Зачем писать? Авторская коллекция избранных эссе и бесед (Рот) - страница 227

«Герцог» претендует на звание более глубокого романа, чем даже «Оги Марч», потому что Беллоу впервые проносит на борт романного корабля полновесный груз секса, что позволяет проникнуть в вымышленный им мир некоей разновидности страдания, доступ которому был в общем закрыт и в «Оги», и в «Хендерсоне». Оказывается, что в персонаже Беллоу новые грани открываются не только благодаря страданиям, но и благодаря эйфории. Насколько же более правдоподобным, насколько более значимым становится персонаж, когда мужская рана, во всей ее лютой громадности, губит эйфорический аппетит к «пирогу богатой жизни», и беззащитность перед унижением, предательством, меланхолией, усталостью, утратами, паранойей, одержимостью и отчаянием оказывается столь всеохватывающей, что ни неиссякаемый оптимизм Оги, ни мифический гигантизм Хендерсона не в силах больше оградить героя от правды о боли. Как только Беллоу соединяет с энергичностью Хендерсона – и с тягой Оги Марча к грандиозным типажам и судьбоносным встречам – состояние вечной беспомощности Томми Вильгельма, он заставляет свою симфонию зазвучать на полную мощь в ее буйно комической оркестровке страданий.
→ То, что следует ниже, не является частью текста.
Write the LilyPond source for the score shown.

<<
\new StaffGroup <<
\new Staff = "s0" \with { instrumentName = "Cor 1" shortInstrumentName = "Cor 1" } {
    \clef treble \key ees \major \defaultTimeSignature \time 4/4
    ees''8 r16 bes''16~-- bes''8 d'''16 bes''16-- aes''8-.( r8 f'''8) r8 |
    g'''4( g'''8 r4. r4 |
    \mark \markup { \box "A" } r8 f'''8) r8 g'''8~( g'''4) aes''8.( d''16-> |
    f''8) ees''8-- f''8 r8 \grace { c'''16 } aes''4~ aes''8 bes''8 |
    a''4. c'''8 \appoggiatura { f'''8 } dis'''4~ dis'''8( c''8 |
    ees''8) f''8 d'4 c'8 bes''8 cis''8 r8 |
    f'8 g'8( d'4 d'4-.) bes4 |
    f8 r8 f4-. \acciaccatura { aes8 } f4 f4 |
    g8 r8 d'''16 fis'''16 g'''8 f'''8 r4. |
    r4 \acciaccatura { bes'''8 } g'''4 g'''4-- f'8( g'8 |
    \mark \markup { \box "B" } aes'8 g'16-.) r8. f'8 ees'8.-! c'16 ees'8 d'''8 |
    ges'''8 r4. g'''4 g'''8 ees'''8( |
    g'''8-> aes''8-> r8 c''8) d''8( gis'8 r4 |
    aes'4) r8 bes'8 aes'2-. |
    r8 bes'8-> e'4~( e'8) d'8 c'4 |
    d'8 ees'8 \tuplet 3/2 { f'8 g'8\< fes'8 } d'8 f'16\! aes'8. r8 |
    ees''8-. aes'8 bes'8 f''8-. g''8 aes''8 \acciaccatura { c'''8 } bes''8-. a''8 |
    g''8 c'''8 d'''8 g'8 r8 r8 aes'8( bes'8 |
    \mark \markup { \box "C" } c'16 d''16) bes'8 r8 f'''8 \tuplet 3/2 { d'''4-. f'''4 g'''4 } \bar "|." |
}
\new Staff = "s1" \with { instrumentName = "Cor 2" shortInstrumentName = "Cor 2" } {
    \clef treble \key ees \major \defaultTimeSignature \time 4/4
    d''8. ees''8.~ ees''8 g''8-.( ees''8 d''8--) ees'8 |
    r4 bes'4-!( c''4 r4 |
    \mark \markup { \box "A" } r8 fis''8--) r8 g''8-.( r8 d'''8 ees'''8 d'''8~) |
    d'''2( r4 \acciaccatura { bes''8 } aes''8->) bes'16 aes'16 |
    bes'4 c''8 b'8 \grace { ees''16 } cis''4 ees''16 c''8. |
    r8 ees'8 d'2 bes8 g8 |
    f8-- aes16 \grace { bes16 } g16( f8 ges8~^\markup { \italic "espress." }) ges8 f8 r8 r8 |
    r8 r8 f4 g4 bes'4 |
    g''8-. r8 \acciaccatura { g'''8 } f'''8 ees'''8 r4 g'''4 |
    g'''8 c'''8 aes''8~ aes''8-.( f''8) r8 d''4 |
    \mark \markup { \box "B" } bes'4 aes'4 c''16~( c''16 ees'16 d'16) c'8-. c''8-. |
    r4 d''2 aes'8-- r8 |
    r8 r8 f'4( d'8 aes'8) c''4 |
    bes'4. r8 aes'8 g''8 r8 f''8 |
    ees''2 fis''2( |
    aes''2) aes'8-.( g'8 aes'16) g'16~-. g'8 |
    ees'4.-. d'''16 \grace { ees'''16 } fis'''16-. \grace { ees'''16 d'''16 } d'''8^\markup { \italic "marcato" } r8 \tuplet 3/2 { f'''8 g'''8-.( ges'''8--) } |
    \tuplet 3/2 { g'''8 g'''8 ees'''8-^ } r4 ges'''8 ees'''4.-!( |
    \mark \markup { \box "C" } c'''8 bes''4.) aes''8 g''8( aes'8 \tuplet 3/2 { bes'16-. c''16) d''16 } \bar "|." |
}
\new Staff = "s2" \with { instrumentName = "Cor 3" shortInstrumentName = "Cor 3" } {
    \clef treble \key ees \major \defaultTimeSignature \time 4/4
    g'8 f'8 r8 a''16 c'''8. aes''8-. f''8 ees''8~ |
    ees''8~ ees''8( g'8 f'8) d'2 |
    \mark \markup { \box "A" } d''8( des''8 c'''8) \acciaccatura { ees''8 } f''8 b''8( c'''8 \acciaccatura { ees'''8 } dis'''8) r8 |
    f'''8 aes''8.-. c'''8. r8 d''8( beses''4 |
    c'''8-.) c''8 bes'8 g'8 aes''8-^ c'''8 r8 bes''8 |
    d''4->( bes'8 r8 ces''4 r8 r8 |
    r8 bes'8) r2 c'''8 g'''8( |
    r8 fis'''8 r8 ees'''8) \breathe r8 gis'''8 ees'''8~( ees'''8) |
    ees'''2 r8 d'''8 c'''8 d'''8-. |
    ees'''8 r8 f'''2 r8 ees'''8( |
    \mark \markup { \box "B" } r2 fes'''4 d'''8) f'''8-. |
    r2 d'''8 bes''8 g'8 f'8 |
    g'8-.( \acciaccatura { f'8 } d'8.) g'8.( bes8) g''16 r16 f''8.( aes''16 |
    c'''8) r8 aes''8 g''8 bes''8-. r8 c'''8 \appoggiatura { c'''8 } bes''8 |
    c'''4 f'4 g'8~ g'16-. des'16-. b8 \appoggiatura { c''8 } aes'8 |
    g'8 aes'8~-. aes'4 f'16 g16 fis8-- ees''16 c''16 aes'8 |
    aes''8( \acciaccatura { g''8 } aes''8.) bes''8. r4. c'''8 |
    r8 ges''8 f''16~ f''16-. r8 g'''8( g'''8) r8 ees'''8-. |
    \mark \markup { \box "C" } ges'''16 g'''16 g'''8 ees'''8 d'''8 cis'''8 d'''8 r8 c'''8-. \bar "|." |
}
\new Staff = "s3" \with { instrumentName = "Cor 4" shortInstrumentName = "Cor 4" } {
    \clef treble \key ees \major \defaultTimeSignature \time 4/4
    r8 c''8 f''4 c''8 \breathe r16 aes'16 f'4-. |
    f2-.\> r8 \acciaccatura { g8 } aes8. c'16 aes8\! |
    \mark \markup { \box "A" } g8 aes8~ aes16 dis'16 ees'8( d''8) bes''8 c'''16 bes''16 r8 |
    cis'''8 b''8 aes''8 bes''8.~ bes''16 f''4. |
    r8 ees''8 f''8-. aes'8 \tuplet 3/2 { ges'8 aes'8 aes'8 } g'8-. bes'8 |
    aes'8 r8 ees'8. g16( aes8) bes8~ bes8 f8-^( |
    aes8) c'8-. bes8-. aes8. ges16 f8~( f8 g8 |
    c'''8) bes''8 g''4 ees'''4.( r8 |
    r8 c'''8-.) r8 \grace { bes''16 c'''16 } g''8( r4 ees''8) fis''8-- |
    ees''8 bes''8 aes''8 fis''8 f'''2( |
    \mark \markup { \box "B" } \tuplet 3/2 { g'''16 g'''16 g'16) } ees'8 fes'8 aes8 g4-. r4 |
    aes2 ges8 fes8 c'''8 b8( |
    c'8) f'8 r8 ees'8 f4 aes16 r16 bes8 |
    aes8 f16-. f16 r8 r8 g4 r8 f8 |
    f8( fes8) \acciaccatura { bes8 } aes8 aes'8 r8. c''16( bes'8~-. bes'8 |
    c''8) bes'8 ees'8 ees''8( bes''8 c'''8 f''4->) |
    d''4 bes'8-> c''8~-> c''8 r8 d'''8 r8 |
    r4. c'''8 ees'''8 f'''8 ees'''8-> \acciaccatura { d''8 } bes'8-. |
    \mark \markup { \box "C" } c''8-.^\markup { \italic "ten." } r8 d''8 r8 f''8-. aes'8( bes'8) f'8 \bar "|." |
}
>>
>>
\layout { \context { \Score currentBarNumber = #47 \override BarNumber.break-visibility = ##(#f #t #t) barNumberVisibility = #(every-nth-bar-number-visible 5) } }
В «Герцоге» нет хронологически последовательного действия – и вообще какого‐либо действия, – которое происходило бы вне сознания Герцога. Не то чтобы Беллоу-рассказчик подражал Фолкнеру, автору «Шума и ярости», или Вирджинии Вулф, автору «Волн». Длинный, сбивчивый и фрагментарный внутренний монолог Герцога, похоже, имеет больше общего с гоголевскими «Записками сумасшедшего», где обрывочное восприятие внешних событий продиктовано психическим состоянием центрального персонажа, а не разочарованием автора в традиционных приемах повествования. Однако героя Гоголя делает безумцем, а героя Беллоу – здравомыслящим то обстоятельство, что гоголевский сумасшедший, неспособный услышать себя самого со стороны, оказывается не защищенным спонтанным потоком иронии и самопародирования, которые сквозят буквально в каждой мысли Герцога – даже если он пребывает в состоянии глубокого замешательства – и неотделимы от его оценки самого себя и своих невзгод, сколь бы ни мучительной была его душевная боль.

В повести Гоголя к сумасшедшему попадает связка писем, написанных собакой – домашним питомцем молодой дамы, в которую он безнадежно (безумно) влюблен. Охваченный лихорадочным нетерпением, он приступает к чтению этих писем, внимательно перечитывая каждое слово, написанное гениальным псом, в поисках какого‐либо упоминания о себе. В «Герцоге» Беллоу поступает даже лучше Гоголя: гениальный пес, пишущий письма, – это сам Герцог. В письмах он обращается к покойной матери, к живой любовнице, к своей первой жене, к президенту Эйзенхауэру, к комиссару полиции Чикаго, к Эдлаю Стивенсону, к Ницше («Уважаемый герр Ницше… позвольте задать вопрос с места»), к Тейяру де Шардену («Уважаемый отец… внутренняя оболочка молекулы углерода есть мысль?»), к Хайдеггеру («Уважаемый доктор-профессор… мне бы хотелось знать, какой смысл Вы придаете словам “заброшенность в повседневное”? Когда это случилось? Где мы были, когда это произошло?»), в отдел кредита универмага «Маршал Филд энд Ко» («Я более не ответствен за долги Маделин П. Герцог») и даже, напоследок, пишет письмо Богу («Сколькими усилиями давалась моему разуму связная мысль. Я никогда не был силен в этом. Но я желал творить Твою непознаваемую волю, принимая ее и Тебя помимо знамений. Внимая всему, что исполнено глубочайшего смысла. В особенности – отчужденному от меня»).